> _Aim of the task_
Would you copy exactly the lines in the data below from the one that has "neck: (286, 257)" through the one that has "right knee: (656, 363)", dropping any pictures?

*** Entries shown

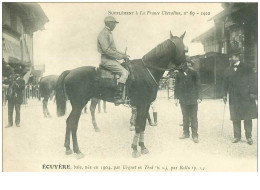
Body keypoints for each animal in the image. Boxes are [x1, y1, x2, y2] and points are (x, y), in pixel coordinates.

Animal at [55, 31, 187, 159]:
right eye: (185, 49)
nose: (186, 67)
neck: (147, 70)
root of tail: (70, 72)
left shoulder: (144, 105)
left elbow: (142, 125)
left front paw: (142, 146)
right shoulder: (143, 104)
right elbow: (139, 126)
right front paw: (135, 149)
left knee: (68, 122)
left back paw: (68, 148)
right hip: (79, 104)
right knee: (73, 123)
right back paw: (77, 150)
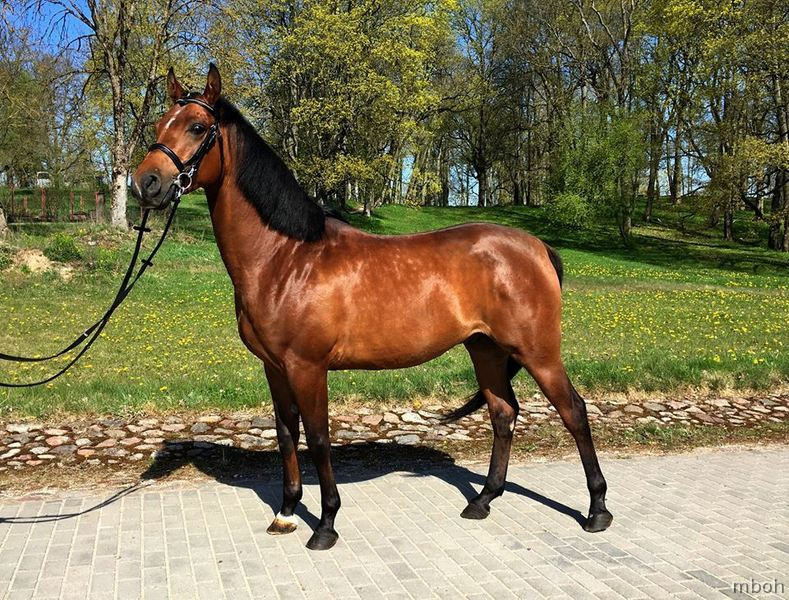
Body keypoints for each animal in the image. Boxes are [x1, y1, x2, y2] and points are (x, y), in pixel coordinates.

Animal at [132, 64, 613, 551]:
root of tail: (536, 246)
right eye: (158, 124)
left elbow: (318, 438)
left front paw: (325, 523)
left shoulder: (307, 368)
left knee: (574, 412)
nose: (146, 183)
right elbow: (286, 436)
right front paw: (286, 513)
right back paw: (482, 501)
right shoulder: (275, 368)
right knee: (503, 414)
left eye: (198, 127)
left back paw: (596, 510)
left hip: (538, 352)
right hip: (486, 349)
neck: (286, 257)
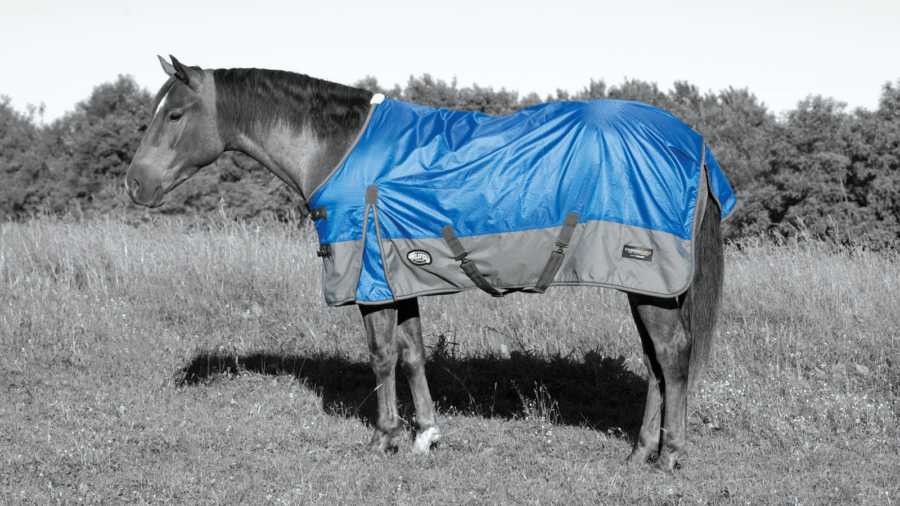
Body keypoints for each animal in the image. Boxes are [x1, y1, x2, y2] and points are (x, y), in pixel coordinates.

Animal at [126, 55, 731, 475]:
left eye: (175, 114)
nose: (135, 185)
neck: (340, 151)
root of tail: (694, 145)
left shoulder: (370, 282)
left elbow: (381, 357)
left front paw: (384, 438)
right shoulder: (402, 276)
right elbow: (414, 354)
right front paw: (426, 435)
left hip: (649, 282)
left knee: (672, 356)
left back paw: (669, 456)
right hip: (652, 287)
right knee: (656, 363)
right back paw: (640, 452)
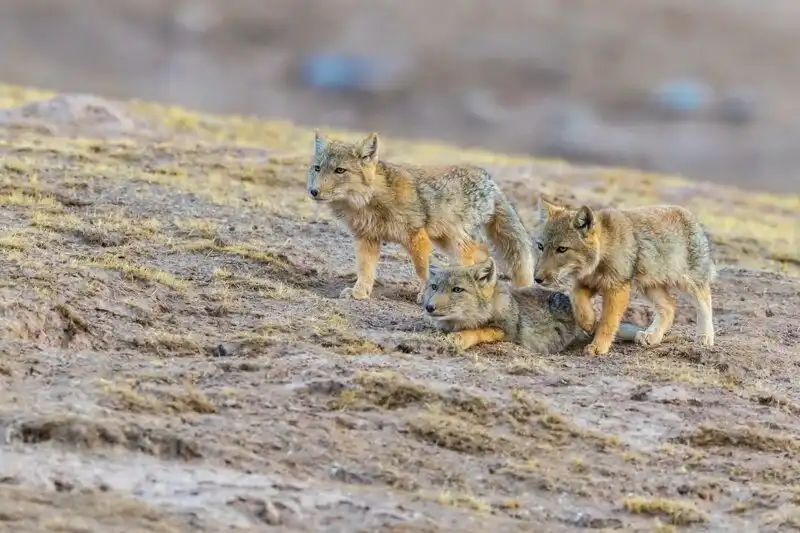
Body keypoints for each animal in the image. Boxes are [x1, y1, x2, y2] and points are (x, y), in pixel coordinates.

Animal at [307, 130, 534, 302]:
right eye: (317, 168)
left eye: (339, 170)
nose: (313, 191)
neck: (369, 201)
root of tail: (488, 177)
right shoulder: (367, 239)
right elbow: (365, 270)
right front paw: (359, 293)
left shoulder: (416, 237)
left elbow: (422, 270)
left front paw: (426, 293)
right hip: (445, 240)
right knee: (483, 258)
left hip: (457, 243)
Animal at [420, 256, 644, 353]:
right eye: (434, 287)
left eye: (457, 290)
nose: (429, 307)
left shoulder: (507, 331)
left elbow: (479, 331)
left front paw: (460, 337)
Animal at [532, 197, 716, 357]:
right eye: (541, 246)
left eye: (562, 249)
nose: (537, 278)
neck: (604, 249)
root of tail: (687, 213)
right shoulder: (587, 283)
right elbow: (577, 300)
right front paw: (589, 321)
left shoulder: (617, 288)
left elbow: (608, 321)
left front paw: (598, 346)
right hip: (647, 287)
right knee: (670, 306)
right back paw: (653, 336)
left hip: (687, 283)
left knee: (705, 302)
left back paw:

******

> _Result for this exercise_
neck: (286, 257)
Body keypoints for each animal in the image. Boxes are [x1, y1, x2, y2] and points are (x, y), in pixel coordinates.

Animal at [126, 55, 731, 475]:
left eye: (175, 114)
nose: (135, 185)
neck: (340, 151)
root of tail: (694, 145)
left shoulder: (370, 282)
left elbow: (381, 357)
left front paw: (384, 438)
right shoulder: (402, 276)
right elbow: (414, 354)
right front paw: (426, 435)
left hip: (649, 282)
left knee: (672, 356)
left back paw: (669, 456)
right hip: (652, 287)
right knee: (656, 363)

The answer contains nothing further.